Data excerpts
★ ★ ★ ★ ★ ★ ★

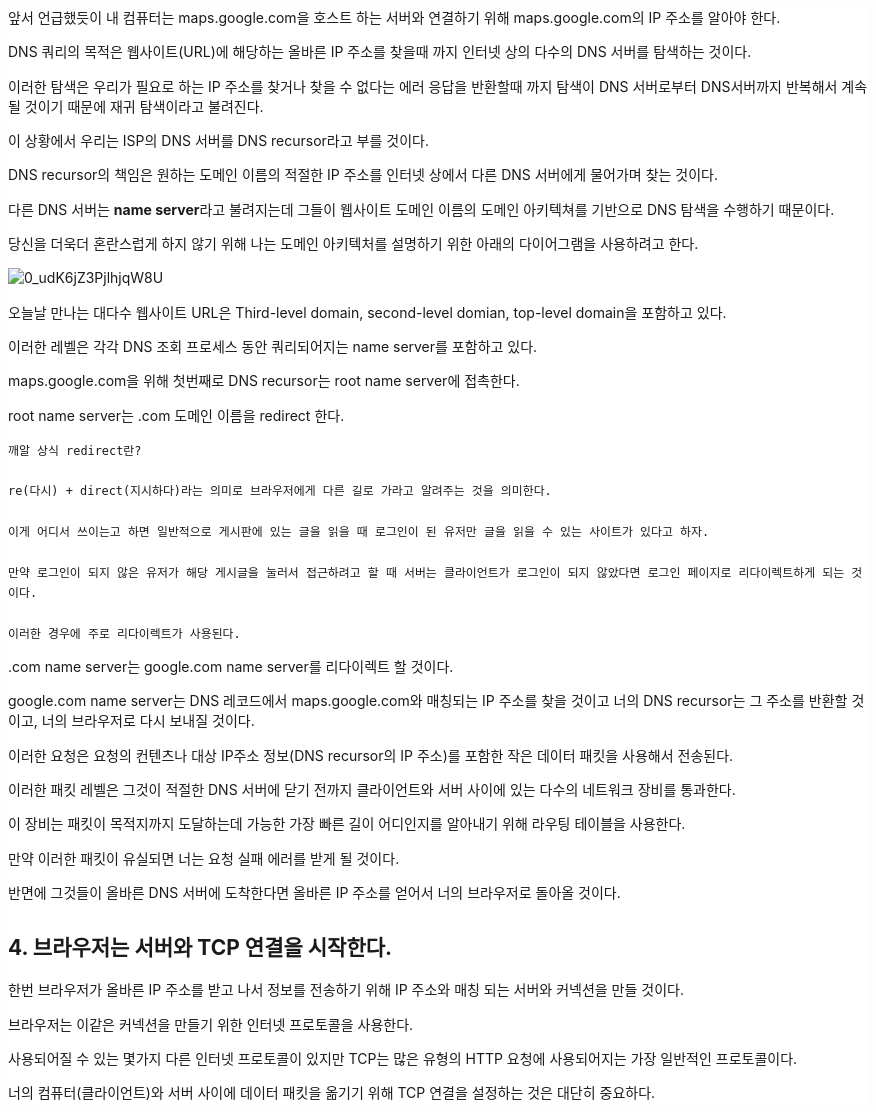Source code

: 앞서 언급했듯이 내 컴퓨터는 maps.google.com을 호스트 하는 서버와 연결하기 위해 maps.google.com의 IP 주소를 알아야 한다.

DNS 쿼리의 목적은 웹사이트(URL)에 해당하는 올바른 IP 주소를 찾을때 까지 인터넷 상의 다수의 DNS 서버를 탐색하는 것이다.

이러한 탐색은 우리가 필요로 하는 IP 주소를 찾거나 찾을 수 없다는 에러 응답을 반환할때 까지 탐색이 DNS 서버로부터 DNS서버까지 반복해서 계속될 것이기 때문에 재귀 탐색이라고 불려진다.

이 상황에서 우리는 ISP의 DNS 서버를 DNS recursor라고 부를 것이다.

DNS recursor의 책임은 원하는 도메인 이름의 적절한 IP 주소를 인터넷 상에서 다른 DNS 서버에게 물어가며 찾는 것이다.

다른 DNS 서버는 **name server**라고 불려지는데 그들이 웹사이트 도메인 이름의 도메인 아키텍쳐를 기반으로 DNS 탐색을 수행하기 때문이다.

당신을 더욱더 혼란스럽게 하지 않기 위해 나는 도메인 아키텍처를 설명하기 위한 아래의 다이어그램을 사용하려고 한다.

![0_udK6jZ3PjlhjqW8U](https://user-images.githubusercontent.com/43809168/73597535-4d138500-4570-11ea-8f52-e5b401911fdb.png)

오늘날 만나는 대다수 웹사이트 URL은 Third-level domain, second-level domian, top-level domain을 포함하고 있다.

이러한 레벨은 각각 DNS 조회 프로세스 동안 쿼리되어지는 name server를 포함하고 있다.

maps.google.com을 위해 첫번째로 DNS recursor는 root name server에 접촉한다.

root name server는 .com 도메인 이름을 redirect 한다.

```
깨알 상식 redirect란?

re(다시) + direct(지시하다)라는 의미로 브라우저에게 다른 길로 가라고 알려주는 것을 의미한다.

이게 어디서 쓰이는고 하면 일반적으로 게시판에 있는 글을 읽을 때 로그인이 된 유저만 글을 읽을 수 있는 사이트가 있다고 하자.

만약 로그인이 되지 않은 유저가 해당 게시글을 눌러서 접근하려고 할 때 서버는 클라이언트가 로그인이 되지 않았다면 로그인 페이지로 리다이렉트하게 되는 것이다.

이러한 경우에 주로 리다이렉트가 사용된다.
```

.com name server는 google.com name server를 리다이렉트 할 것이다.

google.com name server는 DNS 레코드에서 maps.google.com와 매칭되는 IP 주소를 찾을 것이고 너의 DNS recursor는 그 주소를 반환할 것이고, 너의 브라우저로 다시 보내질 것이다.

이러한 요청은 요청의 컨텐츠나 대상 IP주소 정보(DNS recursor의 IP 주소)를 포함한 작은 데이터 패킷을 사용해서 전송된다.

이러한 패킷 레벨은 그것이 적절한 DNS 서버에 닫기 전까지 클라이언트와 서버 사이에 있는 다수의 네트워크 장비를 통과한다.

이 장비는 패킷이 목적지까지 도달하는데 가능한 가장 빠른 길이 어디인지를 알아내기 위해 라우팅 테이블을 사용한다.

만약 이러한 패킷이 유실되면 너는 요청 실패 에러를 받게 될 것이다.

반면에 그것들이 올바른 DNS 서버에 도착한다면 올바른 IP 주소를 얻어서 너의 브라우저로 돌아올 것이다.

## 4. 브라우저는 서버와 TCP 연결을 시작한다.

한번 브라우저가 올바른 IP 주소를 받고 나서 정보를 전송하기 위해 IP 주소와 매칭 되는 서버와 커넥션을 만들 것이다.

브라우저는 이같은 커넥션을 만들기 위한 인터넷 프로토콜을 사용한다.

사용되어질 수 있는 몇가지 다른 인터넷 프로토콜이 있지만 TCP는 많은 유형의 HTTP 요청에 사용되어지는 가장 일반적인 프로토콜이다.

너의 컴퓨터(클라이언트)와 서버 사이에 데이터 패킷을 옮기기 위해 TCP 연결을 설정하는 것은 대단히 중요하다.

★ ★ ★ ★ ★ ★ ★

— WORK TO COMPLETE —
Check each line above for the string "recursor의", then copy the ones that have it.

— RESPONSE BOX —
DNS recursor의 책임은 원하는 도메인 이름의 적절한 IP 주소를 인터넷 상에서 다른 DNS 서버에게 물어가며 찾는 것이다.
이러한 요청은 요청의 컨텐츠나 대상 IP주소 정보(DNS recursor의 IP 주소)를 포함한 작은 데이터 패킷을 사용해서 전송된다.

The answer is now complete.